— Start Material provided —

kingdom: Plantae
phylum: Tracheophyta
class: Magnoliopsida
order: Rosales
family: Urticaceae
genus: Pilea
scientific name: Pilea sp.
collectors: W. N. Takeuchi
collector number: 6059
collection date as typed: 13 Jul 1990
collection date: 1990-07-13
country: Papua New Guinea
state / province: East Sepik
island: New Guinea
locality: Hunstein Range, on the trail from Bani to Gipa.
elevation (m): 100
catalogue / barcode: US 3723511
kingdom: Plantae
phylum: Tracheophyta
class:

— End Material provided —

Goal |
Can you copy out all of the records above, word for word, with nothing changed?

Full solution |
kingdom: Plantae
phylum: Tracheophyta
class: Magnoliopsida
order: Rosales
family: Urticaceae
genus: Pilea
scientific name: Pilea sp.
collectors: W. N. Takeuchi
collector number: 6059
collection date as typed: 13 Jul 1990
collection date: 1990-07-13
country: Papua New Guinea
state / province: East Sepik
island: New Guinea
locality: Hunstein Range, on the trail from Bani to Gipa.
elevation (m): 100
catalogue / barcode: US 3723511
kingdom: Plantae
phylum: Tracheophyta
class:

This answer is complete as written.